[Source texts of formatted documents]
---
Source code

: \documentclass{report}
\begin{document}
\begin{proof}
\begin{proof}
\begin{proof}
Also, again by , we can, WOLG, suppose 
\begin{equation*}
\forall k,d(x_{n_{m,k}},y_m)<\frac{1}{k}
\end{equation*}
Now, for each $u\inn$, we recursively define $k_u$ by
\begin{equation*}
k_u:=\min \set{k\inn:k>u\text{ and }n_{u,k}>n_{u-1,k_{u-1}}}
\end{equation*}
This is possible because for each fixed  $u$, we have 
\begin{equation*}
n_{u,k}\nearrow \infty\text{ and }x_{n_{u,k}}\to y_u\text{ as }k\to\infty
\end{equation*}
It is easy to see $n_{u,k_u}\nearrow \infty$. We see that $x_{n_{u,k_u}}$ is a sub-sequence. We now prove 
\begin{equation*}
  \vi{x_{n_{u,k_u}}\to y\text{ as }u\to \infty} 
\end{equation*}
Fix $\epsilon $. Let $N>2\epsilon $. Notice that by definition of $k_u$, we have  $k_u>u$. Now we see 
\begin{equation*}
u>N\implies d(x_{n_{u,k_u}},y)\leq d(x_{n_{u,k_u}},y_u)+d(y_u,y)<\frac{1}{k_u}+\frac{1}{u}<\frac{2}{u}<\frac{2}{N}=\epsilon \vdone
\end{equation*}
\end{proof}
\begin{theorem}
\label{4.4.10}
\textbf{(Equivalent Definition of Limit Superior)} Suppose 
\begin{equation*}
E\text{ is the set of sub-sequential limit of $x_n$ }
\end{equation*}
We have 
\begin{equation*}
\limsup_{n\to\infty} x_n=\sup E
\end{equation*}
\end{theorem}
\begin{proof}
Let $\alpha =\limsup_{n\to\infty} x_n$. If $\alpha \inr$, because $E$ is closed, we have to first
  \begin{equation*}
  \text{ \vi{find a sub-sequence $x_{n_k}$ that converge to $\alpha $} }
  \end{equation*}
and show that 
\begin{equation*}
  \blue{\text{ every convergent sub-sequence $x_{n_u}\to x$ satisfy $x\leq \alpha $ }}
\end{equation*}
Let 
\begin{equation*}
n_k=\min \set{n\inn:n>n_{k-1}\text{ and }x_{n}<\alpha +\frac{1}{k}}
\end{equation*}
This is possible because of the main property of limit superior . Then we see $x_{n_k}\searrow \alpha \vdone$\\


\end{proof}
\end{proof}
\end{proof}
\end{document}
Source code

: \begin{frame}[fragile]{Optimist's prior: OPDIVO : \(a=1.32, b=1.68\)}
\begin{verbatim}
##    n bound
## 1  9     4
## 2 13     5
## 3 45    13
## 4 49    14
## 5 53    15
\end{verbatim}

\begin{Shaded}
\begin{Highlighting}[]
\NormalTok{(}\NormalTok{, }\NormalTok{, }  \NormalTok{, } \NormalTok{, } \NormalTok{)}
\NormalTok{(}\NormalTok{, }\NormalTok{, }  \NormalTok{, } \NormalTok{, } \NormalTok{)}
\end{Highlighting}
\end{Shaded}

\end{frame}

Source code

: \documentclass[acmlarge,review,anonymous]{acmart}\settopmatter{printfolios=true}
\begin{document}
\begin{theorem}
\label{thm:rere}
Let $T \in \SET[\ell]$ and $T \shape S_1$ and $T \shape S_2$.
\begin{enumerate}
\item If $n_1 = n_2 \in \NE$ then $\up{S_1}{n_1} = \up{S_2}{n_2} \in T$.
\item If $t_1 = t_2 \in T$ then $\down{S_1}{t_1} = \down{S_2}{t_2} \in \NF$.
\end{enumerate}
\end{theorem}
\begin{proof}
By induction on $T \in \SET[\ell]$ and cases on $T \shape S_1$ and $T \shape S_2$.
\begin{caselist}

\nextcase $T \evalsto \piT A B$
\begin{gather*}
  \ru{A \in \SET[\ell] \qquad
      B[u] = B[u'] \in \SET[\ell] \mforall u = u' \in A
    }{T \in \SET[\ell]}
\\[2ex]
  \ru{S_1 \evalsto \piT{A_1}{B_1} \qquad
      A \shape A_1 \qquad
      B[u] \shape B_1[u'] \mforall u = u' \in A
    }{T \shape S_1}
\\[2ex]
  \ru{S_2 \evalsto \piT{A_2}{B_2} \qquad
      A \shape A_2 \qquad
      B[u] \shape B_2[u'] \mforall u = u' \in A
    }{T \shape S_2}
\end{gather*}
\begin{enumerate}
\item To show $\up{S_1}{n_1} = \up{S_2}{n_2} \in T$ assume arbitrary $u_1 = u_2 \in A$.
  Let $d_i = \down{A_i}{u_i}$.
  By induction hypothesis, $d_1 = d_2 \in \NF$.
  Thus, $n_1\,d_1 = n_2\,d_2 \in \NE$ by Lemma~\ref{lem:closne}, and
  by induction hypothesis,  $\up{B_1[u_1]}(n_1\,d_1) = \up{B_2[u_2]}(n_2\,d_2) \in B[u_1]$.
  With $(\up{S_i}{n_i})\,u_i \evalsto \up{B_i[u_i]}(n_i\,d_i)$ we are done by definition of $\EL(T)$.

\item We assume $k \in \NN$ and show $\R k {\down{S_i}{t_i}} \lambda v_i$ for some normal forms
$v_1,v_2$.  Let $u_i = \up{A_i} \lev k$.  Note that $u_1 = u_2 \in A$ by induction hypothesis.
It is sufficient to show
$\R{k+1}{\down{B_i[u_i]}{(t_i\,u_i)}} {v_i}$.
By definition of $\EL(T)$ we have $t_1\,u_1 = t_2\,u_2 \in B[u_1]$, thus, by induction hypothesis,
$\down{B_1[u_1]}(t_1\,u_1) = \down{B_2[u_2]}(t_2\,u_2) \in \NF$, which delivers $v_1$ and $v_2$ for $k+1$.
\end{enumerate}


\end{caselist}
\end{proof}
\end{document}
---
ABOUT THIS EXERCISE: What must be transcribed is the run of lines from the one containing "B[u] \shape B_1[u']" to the last line of the data above, inclusive, and only that.

TASK ANSWER:
      B[u] \shape B_1[u'] \mforall u = u' \in A
    }{T \shape S_1}
\\[2ex]
  \ru{S_2 \evalsto \piT{A_2}{B_2} \qquad
      A \shape A_2 \qquad
      B[u] \shape B_2[u'] \mforall u = u' \in A
    }{T \shape S_2}
\end{gather*}
\begin{enumerate}
\item To show $\up{S_1}{n_1} = \up{S_2}{n_2} \in T$ assume arbitrary $u_1 = u_2 \in A$.
  Let $d_i = \down{A_i}{u_i}$.
  By induction hypothesis, $d_1 = d_2 \in \NF$.
  Thus, $n_1\,d_1 = n_2\,d_2 \in \NE$ by Lemma~\ref{lem:closne}, and
  by induction hypothesis,  $\up{B_1[u_1]}(n_1\,d_1) = \up{B_2[u_2]}(n_2\,d_2) \in B[u_1]$.
  With $(\up{S_i}{n_i})\,u_i \evalsto \up{B_i[u_i]}(n_i\,d_i)$ we are done by definition of $\EL(T)$.

\item We assume $k \in \NN$ and show $\R k {\down{S_i}{t_i}} \lambda v_i$ for some normal forms
$v_1,v_2$.  Let $u_i = \up{A_i} \lev k$.  Note that $u_1 = u_2 \in A$ by induction hypothesis.
It is sufficient to show
$\R{k+1}{\down{B_i[u_i]}{(t_i\,u_i)}} {v_i}$.
By definition of $\EL(T)$ we have $t_1\,u_1 = t_2\,u_2 \in B[u_1]$, thus, by induction hypothesis,
$\down{B_1[u_1]}(t_1\,u_1) = \down{B_2[u_2]}(t_2\,u_2) \in \NF$, which delivers $v_1$ and $v_2$ for $k+1$.
\end{enumerate}


\end{caselist}
\end{proof}
\end{document}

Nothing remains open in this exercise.